Google kaç pazarda tekel?
Davada en çok tartışılan konulardan biri, Google’ın reklam teknolojisi pazarındaki faaliyetlerinin kaç farklı piyasayı kapsadığı. DOJ, Google’ın üç ayrı reklam pazarında tekel olduğunu savunuyor: yayıncı reklam sunucuları, reklam borsaları ve reklamveren ağları.
Adalet Bakanlığı avukatı Aaron Teitelbaum, “Google bir, iki, üç kez tekelci. Şirketin “iç belgeleri bunun bir değil üç pazar olduğunu açıkça ortaya koyuyor.” dedi. DOJ, özellikle Google’ın yayıncılarla kurduğu bağları ve AdX reklam borsası ile DFP reklam sunucusunun entegre yapısını eleştirerek tekelci davranışların kanıtlarını ortaya koyduğunu savunuyor. DOJ avukatı Aaron Teitelbaum, Google’ın Unified Pricing Rules (UPR) gibi uygulamalarının tek bir pazar olsa bile tekel gücünün açık bir göstergesi olduğunu ifade etti.
Google’ın savunması: “Refusal to Deal” ilkesi
Google, ikinci büyük yasal silahında 2004 tarihli Verizon v. Trinko davasına atıfta bulunarak, şirketlerin rakipleriyle iş birliği yapmaya zorlanamayacağını savundu. Google, ürünlerinin diğer reklam teknolojileriyle halihazırda uyumlu olduğunu ve yasal zorunlulukların müşteri tabanını “ortak mülk” haline getireceğini öne sürdü.
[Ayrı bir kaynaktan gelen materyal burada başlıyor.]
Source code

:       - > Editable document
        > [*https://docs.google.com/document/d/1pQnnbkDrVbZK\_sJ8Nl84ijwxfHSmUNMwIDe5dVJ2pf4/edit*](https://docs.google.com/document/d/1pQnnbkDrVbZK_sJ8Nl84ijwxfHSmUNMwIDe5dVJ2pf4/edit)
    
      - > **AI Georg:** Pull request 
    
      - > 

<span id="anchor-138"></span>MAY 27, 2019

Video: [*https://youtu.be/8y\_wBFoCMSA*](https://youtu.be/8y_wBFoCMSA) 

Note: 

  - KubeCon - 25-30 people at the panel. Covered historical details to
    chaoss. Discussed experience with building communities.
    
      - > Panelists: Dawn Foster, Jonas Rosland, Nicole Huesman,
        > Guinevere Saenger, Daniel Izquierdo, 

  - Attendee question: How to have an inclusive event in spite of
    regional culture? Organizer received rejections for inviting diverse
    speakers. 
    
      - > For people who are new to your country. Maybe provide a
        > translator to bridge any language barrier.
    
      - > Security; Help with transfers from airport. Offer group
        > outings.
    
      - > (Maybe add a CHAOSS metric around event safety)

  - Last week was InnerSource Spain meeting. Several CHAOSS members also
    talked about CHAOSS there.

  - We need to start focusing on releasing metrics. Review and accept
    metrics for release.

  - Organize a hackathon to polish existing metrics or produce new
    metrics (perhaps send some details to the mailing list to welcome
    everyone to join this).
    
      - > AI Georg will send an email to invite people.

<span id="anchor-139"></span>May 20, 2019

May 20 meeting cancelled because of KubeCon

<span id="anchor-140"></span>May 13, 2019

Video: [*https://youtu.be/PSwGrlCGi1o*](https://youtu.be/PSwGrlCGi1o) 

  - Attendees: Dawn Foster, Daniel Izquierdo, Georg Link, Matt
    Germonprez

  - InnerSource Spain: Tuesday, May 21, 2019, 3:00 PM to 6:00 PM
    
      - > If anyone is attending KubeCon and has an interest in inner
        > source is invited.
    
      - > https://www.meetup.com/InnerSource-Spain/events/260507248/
DOJ ise bu argümana karşı çıkarak, Google’ın davranışlarının büyük ölçüde kendi müşterileriyle ilişkili olduğunu, yani tekelci bir tavır sergilediğini savundu.
Google savunmasını yaparken, kendisini mahkeme salonlarına takip eden bir suçlamayla da karşı karşıya: sohbet mesajlarını kasıtlı olarak sildiği iddiası. DOJ, Brinkema’nın silinen mesajların ne söylediği konusunda şüpheye düştüğü her yerde olumsuz bir çıkarım yapmasını istiyor – başka bir deyişle, silinen mesajların Google’ın davası için kötü görüneceğini varsayıyor.